“Amarika”ya Ağıt

010915-N-3995K-015.New York, N.Y. (Sept. 15, 2001) -- A New York City fireman calls for 10 more rescue workers to make their way into the rubble of the World Trade Center. U.S. Navy Photo by Journalist 1st Class Preston Keres. (RELEASED)

Acı Amarika’nın olunca, ağıtçısı çok oluyor. 

Bir haftadır avrupanın irili ufaklı bütün TV kanallarında programlar dönmeye başladı. Ağlayan FBI emeklileri, “beni dinlemediler” diyen bitirim CIA ajanları, “ah dediğimi yapsalardı” diyen “araştırmacı gazeteciler” vs. Bütün bunların içinde ilgimi, en çok, CIA görevlisinin söyledikleri çekti: “Adamlar kafaya koymuştu, bugün olmazsa yarın, yarın olmazsa öbür güne bu işi yapacaklardı.” Anlaşılan, İkizler yıkılmadan önce, NY kadastrosunu masaya yatırmışmışlar…

Ağıtçılara gelince. Anadolu’da da var. Eski gelenektir. Yalnız, benzerlik yapayım derken haksızlık yapmayayım. Ağıtçı kadınların yaktığı ağıtlar, başkasının acısına görünse de, aslında kendi acılarınadır. Büyük bir hayretle fark etmiştim. Kadınlarımız, cenazeye, ağıda yani, düğüne gider gibi giderlerdi. O, hayatın bir ritmiydi. Ortada bir cenaze olur, fakat ağıtlar başka başka olurdu. Herkes ölüsüne, kendi acısını yanardı. İnsanlar, tıpkı başkasının düğününden eğlence çıkarır gibi, başkalarının cenazesinden acı çıkarırlardı. 

Uzaktan bakınca, yine kırıcı olsun istemem, ağıtçı kadınlar, şimdilerde moda olan “tavşan sporcuları” andırır.
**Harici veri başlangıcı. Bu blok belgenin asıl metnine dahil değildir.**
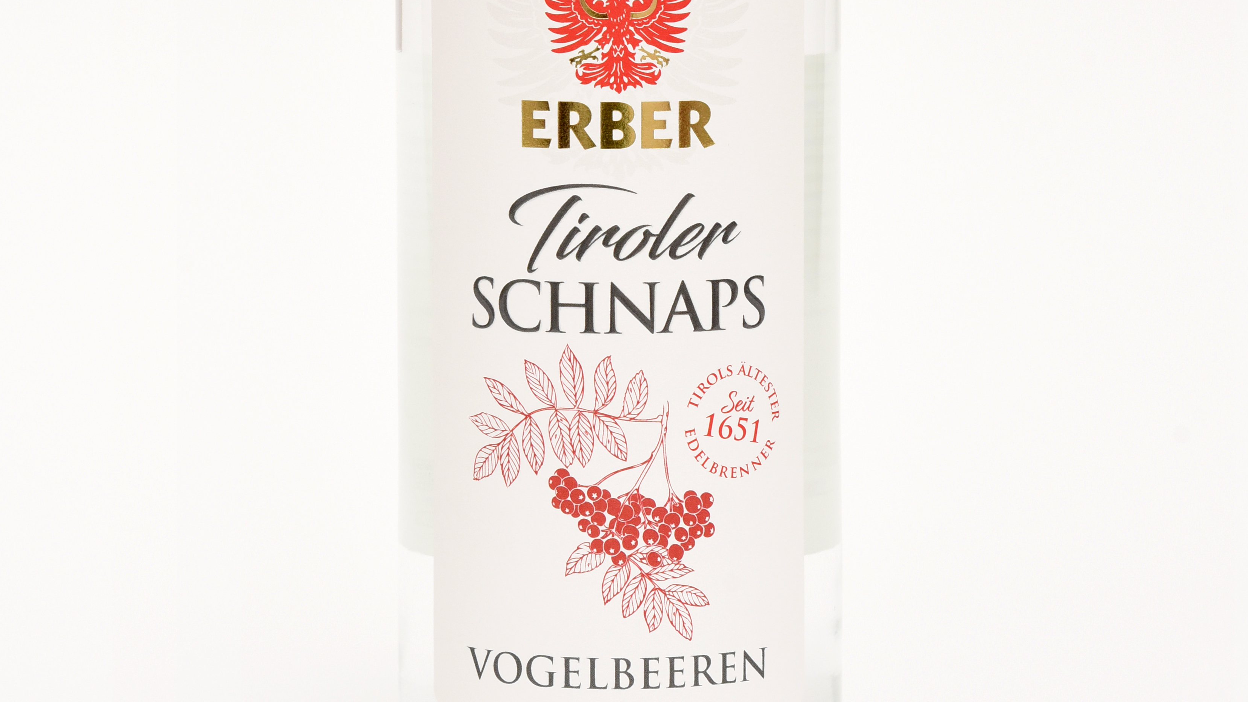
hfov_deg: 13.3
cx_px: 600
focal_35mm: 162
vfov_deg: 7.4
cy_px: -71
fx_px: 5361
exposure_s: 1/200
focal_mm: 85
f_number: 10
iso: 800
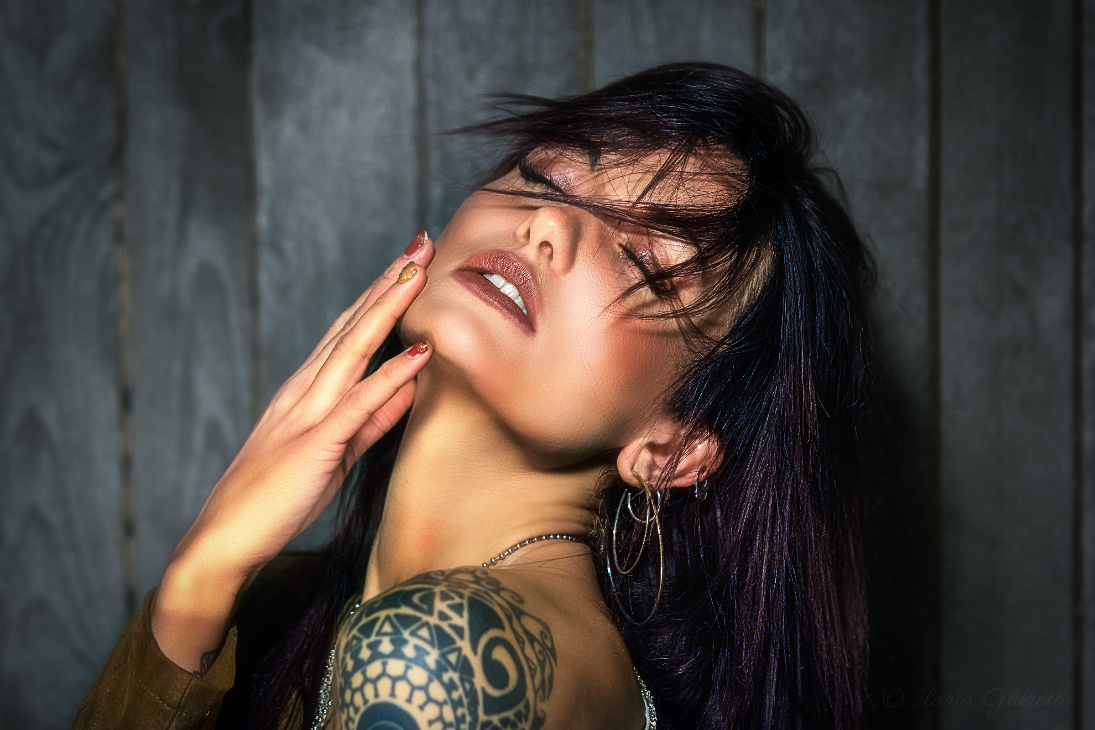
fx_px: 5018
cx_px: 548
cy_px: 365
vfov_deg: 8.3
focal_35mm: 165
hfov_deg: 12.5
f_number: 2.8
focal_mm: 110
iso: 800
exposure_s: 1/160
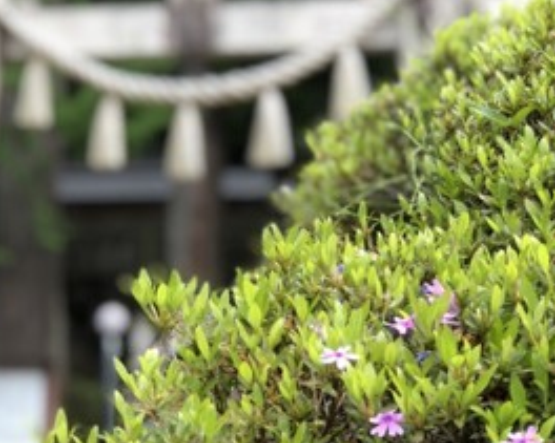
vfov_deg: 16.2
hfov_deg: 20.1
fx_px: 1560
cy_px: 195
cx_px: 202
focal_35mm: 95
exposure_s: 1/120
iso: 25
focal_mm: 6.6
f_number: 2.8
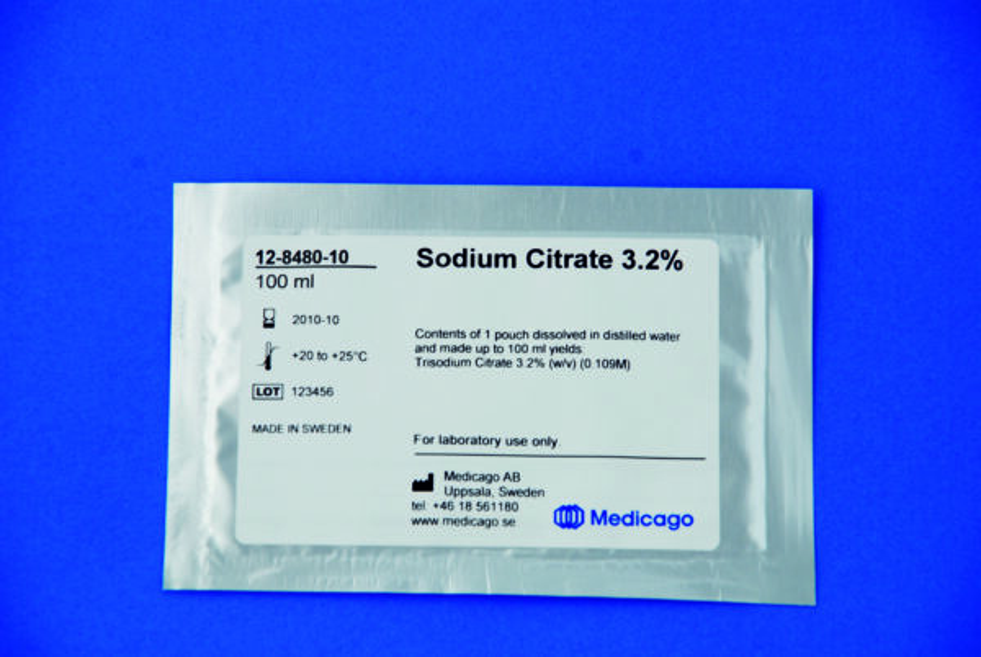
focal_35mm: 202
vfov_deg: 6.8
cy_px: 328
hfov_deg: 10.1
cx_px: 490
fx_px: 5526
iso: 100
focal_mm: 135
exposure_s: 1/6
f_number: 8
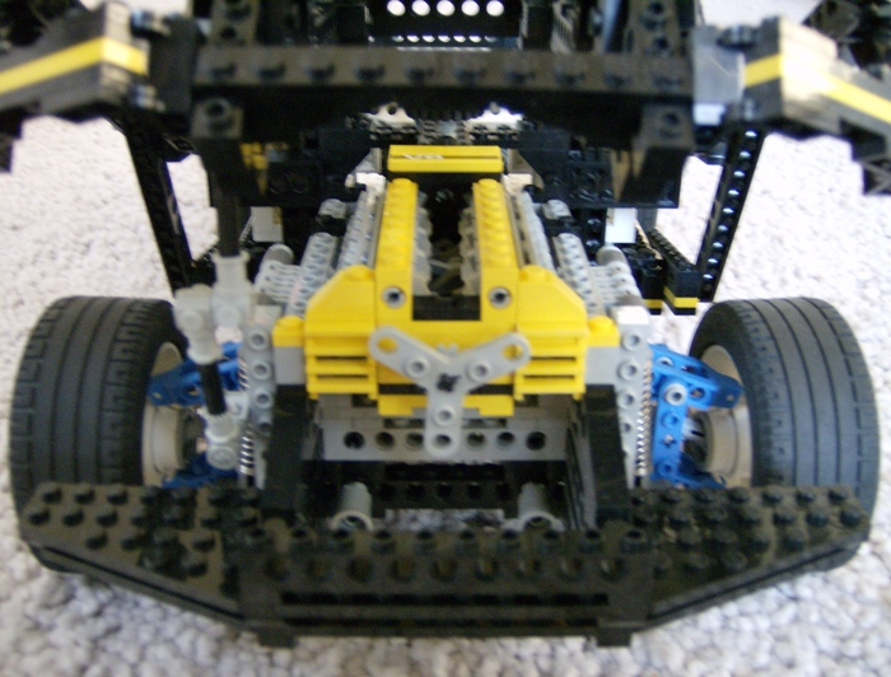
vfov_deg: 40.0
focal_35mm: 36
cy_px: 338
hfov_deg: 51.1
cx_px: 446
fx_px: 931
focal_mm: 6
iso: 200
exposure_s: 1/6.47
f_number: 2.8
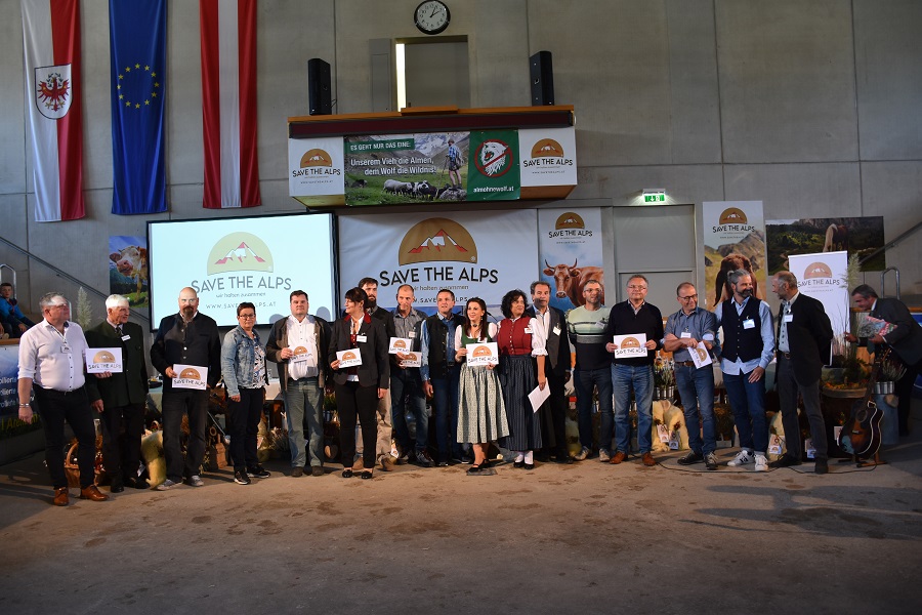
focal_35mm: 27
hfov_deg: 67.4
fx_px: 691
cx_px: 461
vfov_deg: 47.9
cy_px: 308
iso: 400
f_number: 3.5
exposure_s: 1/50
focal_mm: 18
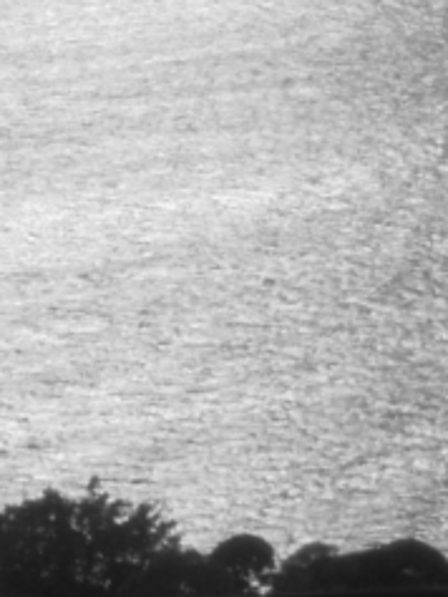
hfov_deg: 4.4
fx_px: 5810
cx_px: -191
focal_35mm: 337
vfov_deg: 5.9
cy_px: 3
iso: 160
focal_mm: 17.9
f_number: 7.8
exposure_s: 1/2000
Tamamen para için yapılan atletizm organizasyonları var ya; işte onlarda bu tür “tavşanlar” çok moda; tempo belirliyorlar… Ağıtçı kadınlar da tempo belirliyordu; fakat iş, henüz bu kadar paraya dökülmemişti. Amarika’ya ağıt yakanlarsa, tempo falan değil, bire bir politika belirliyorlar; yani hayatlarımızı. Kimse, ölen, öldürülen insanların derdinde değil. Herkes, “efendimize bu yamuk nasıl yapılı?” diyor. Hakılar da(!)

“Yağ satarım, bal satarım 
Ustam öldü ben satarım”
Üstelik, şimdilerde
Ne bulursam onu satarım.

Son bir paragraf da “11” için olsun. 

Derdim, ölümler arasında ayrım yapmak değil çünkü ölen hep aynı. Biz, “11”in bir “nomero” büyüğünü, yıllardır yaşayıp duruyoruz. Üstelik, saldırıya uğrayan bir iki bina da değil; başı gövdesi üzerinde, kalıbını doldurabilen milyonlarca bina yıkıma uğradı. Gördük; bina enkazı kaldırılıyor, da; insan enkaz değil ki!

Kaldır kaldırabilirsen.

Diyorum ki, sadece bizde değil, bütün dünyada, kaldırılamayan insan enkazlarının dalgası, NY sahillerine vurmuş olabilir mi?